Aim of the exercise
Rewrite the records from the line with "pose: elev=153.7 azim=13.2" to the line with "Dot at: (246, 280)", changing "dist" to "distance" and leaving everything else as it is.

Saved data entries
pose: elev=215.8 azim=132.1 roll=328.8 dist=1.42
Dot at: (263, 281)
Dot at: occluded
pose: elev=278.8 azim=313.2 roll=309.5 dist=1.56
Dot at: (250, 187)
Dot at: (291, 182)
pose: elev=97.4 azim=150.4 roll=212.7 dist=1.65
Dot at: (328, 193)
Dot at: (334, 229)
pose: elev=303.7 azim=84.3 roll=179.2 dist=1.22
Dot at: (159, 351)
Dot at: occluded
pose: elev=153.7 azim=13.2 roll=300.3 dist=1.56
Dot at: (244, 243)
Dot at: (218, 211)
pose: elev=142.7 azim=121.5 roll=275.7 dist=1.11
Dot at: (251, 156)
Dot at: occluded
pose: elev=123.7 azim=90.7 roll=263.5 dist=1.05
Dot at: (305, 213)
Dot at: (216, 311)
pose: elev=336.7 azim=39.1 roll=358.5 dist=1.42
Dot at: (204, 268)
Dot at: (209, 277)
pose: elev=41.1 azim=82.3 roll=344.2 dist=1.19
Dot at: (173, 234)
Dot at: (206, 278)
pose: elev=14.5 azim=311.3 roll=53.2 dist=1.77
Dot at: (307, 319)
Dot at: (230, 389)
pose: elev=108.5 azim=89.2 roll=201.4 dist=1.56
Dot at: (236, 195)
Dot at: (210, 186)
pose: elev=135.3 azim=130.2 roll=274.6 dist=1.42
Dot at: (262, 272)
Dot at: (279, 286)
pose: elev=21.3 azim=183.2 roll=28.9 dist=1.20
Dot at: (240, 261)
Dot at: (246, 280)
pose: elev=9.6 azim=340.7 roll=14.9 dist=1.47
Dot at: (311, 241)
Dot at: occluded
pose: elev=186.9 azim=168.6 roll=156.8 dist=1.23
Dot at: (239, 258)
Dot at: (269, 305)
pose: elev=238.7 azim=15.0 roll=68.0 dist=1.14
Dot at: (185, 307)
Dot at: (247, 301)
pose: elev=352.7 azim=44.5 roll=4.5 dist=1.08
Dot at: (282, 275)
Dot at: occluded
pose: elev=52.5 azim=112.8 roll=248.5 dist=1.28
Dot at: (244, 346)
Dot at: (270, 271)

Worked solution
pose: elev=153.7 azim=13.2 roll=300.3 distance=1.56
Dot at: (244, 243)
Dot at: (218, 211)
pose: elev=142.7 azim=121.5 roll=275.7 distance=1.11
Dot at: (251, 156)
Dot at: occluded
pose: elev=123.7 azim=90.7 roll=263.5 distance=1.05
Dot at: (305, 213)
Dot at: (216, 311)
pose: elev=336.7 azim=39.1 roll=358.5 distance=1.42
Dot at: (204, 268)
Dot at: (209, 277)
pose: elev=41.1 azim=82.3 roll=344.2 distance=1.19
Dot at: (173, 234)
Dot at: (206, 278)
pose: elev=14.5 azim=311.3 roll=53.2 distance=1.77
Dot at: (307, 319)
Dot at: (230, 389)
pose: elev=108.5 azim=89.2 roll=201.4 distance=1.56
Dot at: (236, 195)
Dot at: (210, 186)
pose: elev=135.3 azim=130.2 roll=274.6 distance=1.42
Dot at: (262, 272)
Dot at: (279, 286)
pose: elev=21.3 azim=183.2 roll=28.9 distance=1.20
Dot at: (240, 261)
Dot at: (246, 280)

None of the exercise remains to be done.